What you need to do:
Go through the data below and transcribe it exactly. Omit the images.

Information shown:
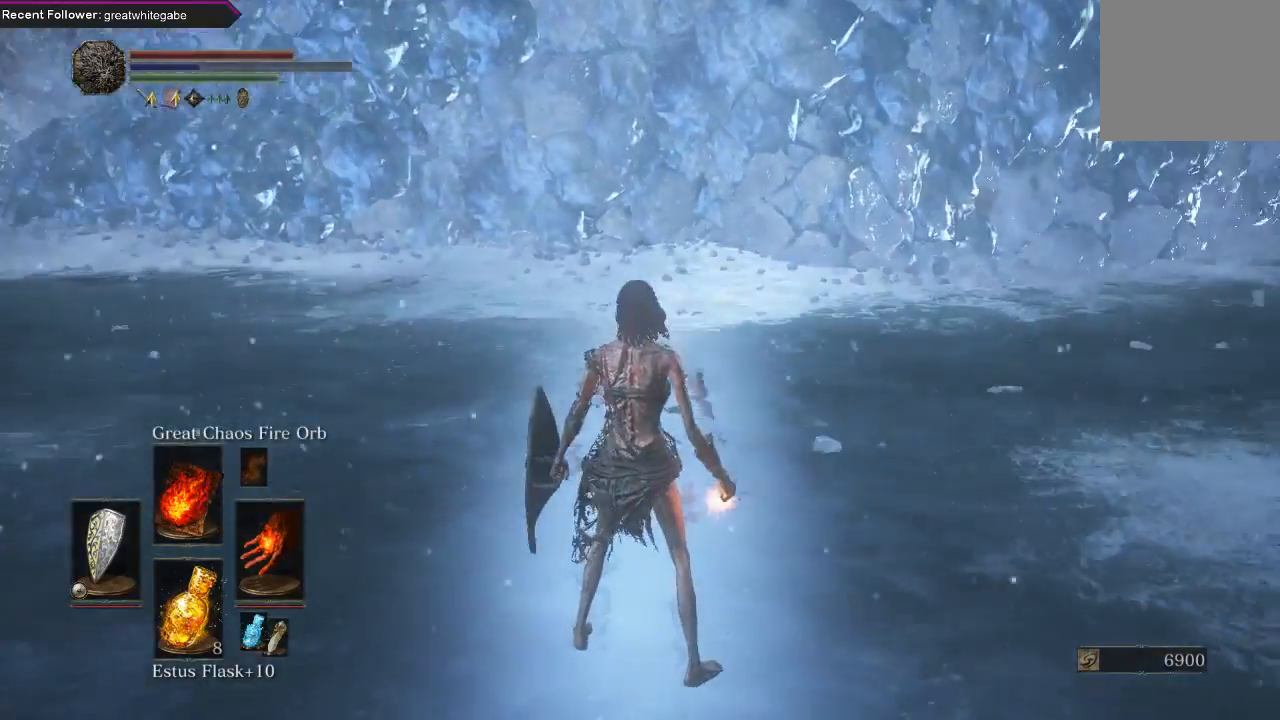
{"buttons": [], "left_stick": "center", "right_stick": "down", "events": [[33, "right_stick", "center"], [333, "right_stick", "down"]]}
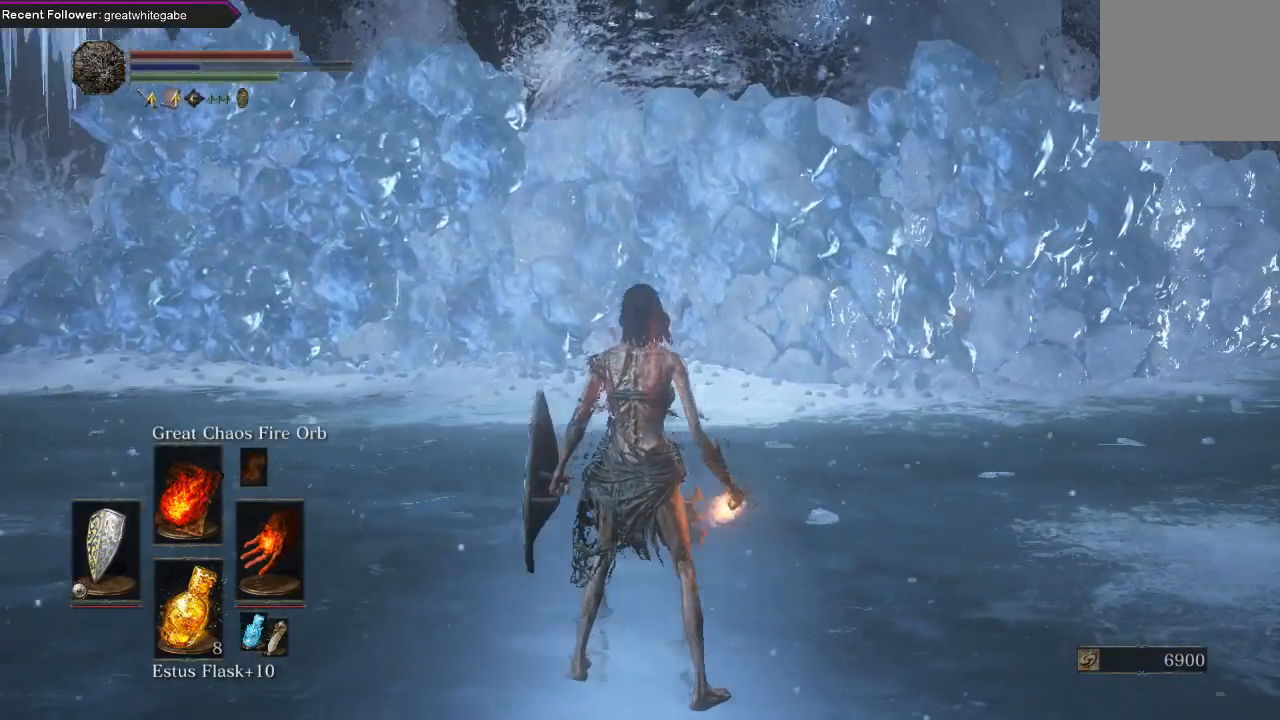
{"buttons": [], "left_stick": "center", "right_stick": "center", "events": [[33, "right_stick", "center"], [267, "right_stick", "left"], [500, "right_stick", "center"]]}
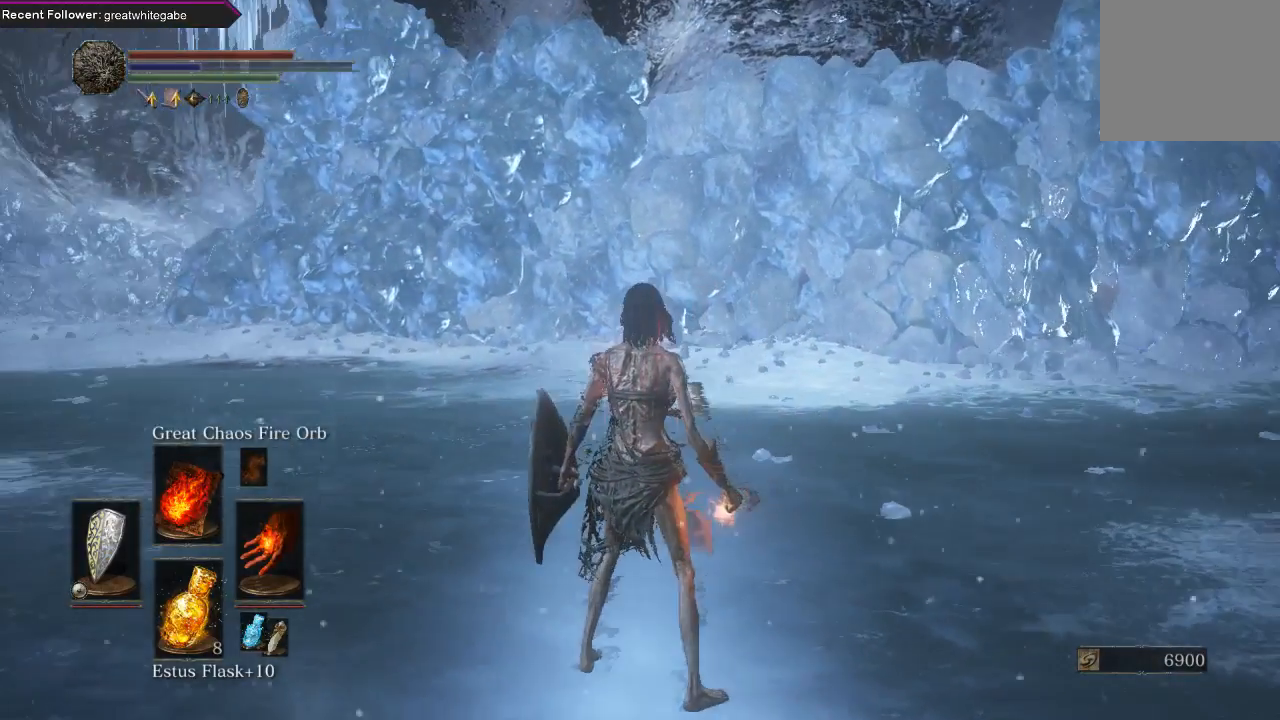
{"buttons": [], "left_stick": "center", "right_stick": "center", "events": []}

Expected answer:
{"buttons": [], "left_stick": "center", "right_stick": "down", "events": [[33, "right_stick", "center"], [333, "right_stick", "down"]]}
{"buttons": [], "left_stick": "center", "right_stick": "center", "events": [[33, "right_stick", "center"], [267, "right_stick", "left"], [500, "right_stick", "center"]]}
{"buttons": [], "left_stick": "center", "right_stick": "center", "events": []}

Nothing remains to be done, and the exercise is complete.